How many lines in the listing include the string "tail"? Reply with the number alone.

EXERCISE INPUT =>
============
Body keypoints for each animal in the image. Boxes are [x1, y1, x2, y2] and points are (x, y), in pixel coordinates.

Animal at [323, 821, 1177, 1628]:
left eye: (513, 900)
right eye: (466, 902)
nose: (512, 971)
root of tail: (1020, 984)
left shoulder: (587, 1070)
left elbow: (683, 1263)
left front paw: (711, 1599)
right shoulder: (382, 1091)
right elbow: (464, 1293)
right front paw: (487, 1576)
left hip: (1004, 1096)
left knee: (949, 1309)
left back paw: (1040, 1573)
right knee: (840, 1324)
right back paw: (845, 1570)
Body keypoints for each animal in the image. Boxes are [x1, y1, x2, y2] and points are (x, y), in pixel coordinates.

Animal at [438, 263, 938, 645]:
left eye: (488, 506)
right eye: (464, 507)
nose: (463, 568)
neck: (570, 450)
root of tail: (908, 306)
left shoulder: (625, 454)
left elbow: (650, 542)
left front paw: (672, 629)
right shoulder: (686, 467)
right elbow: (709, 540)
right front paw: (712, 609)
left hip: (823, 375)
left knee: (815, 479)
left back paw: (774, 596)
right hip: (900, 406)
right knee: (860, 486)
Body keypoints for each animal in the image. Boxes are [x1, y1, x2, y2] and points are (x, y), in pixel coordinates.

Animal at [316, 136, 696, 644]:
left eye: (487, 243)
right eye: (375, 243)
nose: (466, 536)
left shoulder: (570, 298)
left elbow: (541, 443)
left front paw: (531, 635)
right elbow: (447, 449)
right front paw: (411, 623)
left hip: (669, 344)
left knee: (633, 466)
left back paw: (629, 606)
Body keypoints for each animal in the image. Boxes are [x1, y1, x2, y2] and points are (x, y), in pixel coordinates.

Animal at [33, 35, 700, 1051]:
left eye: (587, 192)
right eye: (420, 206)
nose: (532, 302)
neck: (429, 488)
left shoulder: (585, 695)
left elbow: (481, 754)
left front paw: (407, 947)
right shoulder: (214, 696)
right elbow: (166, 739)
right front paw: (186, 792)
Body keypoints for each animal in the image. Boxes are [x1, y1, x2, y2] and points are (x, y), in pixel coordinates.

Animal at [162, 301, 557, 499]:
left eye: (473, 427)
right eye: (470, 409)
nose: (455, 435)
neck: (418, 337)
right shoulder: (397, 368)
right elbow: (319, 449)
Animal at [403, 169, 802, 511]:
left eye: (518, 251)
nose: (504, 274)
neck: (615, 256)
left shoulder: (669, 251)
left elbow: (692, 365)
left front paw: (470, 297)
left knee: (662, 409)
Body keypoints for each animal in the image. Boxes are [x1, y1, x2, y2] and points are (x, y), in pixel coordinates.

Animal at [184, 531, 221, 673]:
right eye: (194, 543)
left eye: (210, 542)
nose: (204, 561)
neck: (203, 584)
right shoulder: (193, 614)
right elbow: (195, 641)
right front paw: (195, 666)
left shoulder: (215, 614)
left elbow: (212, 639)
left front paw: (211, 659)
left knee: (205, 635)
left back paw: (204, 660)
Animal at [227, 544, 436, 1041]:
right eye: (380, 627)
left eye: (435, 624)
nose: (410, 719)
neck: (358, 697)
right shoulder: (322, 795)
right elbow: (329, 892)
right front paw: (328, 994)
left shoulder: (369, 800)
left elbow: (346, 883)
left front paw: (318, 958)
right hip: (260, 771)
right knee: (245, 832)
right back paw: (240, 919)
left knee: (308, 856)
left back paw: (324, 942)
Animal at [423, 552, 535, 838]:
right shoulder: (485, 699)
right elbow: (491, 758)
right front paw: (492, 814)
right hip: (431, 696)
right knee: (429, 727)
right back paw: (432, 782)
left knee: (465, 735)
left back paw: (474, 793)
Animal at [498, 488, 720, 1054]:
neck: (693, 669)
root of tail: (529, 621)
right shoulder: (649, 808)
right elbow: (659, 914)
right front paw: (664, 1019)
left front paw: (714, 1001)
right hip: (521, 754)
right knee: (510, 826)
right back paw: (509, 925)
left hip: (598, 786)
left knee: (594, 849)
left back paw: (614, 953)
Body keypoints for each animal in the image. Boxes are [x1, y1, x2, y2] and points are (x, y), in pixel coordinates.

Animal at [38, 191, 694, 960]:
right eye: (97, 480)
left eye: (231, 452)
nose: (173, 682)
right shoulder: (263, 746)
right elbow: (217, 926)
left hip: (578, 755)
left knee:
============
EXERCISE ANSWER => 3